# About this task
Convert the lines of the listing below, from the line containing "自由国际主义作为一种对世界秩" up to and including the line containing "这意味着该体系及其领导层还不", into a JSON list of strings with one string per line and no blank lines.

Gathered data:
┏━━

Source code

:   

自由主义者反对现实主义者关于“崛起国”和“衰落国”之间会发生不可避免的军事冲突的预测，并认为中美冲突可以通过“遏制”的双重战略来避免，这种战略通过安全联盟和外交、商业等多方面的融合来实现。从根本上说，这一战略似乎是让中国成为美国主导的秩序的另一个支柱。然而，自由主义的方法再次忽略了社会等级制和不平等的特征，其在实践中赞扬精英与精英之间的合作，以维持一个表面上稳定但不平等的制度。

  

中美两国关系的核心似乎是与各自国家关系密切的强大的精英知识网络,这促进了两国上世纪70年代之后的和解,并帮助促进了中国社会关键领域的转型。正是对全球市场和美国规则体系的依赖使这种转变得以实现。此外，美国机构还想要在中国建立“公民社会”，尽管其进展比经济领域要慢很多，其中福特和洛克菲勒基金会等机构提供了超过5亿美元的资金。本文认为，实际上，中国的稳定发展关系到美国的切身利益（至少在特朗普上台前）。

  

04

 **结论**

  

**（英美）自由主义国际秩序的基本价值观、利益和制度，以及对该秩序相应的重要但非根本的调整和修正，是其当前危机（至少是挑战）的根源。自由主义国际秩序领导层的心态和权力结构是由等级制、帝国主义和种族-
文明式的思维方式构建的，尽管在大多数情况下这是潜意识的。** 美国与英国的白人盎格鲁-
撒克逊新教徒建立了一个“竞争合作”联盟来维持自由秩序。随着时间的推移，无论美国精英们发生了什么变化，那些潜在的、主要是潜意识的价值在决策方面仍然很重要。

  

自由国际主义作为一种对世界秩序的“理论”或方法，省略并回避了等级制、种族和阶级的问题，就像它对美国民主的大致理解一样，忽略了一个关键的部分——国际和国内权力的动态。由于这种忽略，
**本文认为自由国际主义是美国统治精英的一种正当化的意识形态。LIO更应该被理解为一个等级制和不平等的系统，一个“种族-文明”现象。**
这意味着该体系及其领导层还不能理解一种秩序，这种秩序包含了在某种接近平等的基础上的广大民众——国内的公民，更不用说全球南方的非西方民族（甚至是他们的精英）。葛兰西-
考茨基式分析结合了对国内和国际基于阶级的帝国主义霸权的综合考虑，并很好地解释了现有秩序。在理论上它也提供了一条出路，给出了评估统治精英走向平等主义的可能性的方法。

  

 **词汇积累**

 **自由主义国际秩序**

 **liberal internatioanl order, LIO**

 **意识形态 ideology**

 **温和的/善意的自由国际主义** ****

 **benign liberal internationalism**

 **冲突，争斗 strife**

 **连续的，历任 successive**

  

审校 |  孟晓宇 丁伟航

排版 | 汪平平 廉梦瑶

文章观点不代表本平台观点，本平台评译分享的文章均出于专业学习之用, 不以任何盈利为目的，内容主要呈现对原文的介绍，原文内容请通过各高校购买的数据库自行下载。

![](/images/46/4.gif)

┗━━
┏━━

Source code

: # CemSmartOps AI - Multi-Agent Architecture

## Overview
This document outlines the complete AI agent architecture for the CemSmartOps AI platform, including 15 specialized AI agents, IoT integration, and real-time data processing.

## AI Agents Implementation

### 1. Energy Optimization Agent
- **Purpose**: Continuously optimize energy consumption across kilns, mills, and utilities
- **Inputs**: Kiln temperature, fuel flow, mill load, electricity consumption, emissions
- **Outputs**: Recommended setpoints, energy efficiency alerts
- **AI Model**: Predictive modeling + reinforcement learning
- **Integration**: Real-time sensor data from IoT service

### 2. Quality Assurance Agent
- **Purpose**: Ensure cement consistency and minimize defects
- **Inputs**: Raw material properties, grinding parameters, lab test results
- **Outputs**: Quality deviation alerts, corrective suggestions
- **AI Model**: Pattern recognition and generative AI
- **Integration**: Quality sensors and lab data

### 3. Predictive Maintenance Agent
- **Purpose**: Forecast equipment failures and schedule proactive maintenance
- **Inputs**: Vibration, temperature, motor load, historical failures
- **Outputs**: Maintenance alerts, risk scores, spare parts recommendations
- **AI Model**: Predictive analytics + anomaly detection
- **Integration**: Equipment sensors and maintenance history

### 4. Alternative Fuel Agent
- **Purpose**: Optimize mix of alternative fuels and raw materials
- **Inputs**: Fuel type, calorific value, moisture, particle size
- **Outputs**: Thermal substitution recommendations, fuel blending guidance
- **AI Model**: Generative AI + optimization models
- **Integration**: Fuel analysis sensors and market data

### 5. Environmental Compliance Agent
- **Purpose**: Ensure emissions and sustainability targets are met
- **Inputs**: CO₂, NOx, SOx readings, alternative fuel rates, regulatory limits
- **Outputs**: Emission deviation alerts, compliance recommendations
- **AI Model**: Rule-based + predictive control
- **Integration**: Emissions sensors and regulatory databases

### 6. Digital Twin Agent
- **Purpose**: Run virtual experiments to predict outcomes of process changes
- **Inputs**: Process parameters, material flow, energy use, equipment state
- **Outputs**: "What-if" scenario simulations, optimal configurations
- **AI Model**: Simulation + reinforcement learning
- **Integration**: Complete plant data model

┗━━

# Your solution
[
  "自由国际主义作为一种对世界秩序的“理论”或方法，省略并回避了等级制、种族和阶级的问题，就像它对美国民主的大致理解一样，忽略了一个关键的部分——国际和国内权力的动态。由于这种忽略，",
  "**本文认为自由国际主义是美国统治精英的一种正当化的意识形态。LIO更应该被理解为一个等级制和不平等的系统，一个“种族-文明”现象。**",
  "这意味着该体系及其领导层还不能理解一种秩序，这种秩序包含了在某种接近平等的基础上的广大民众——国内的公民，更不用说全球南方的非西方民族（甚至是他们的精英）。葛兰西-"
]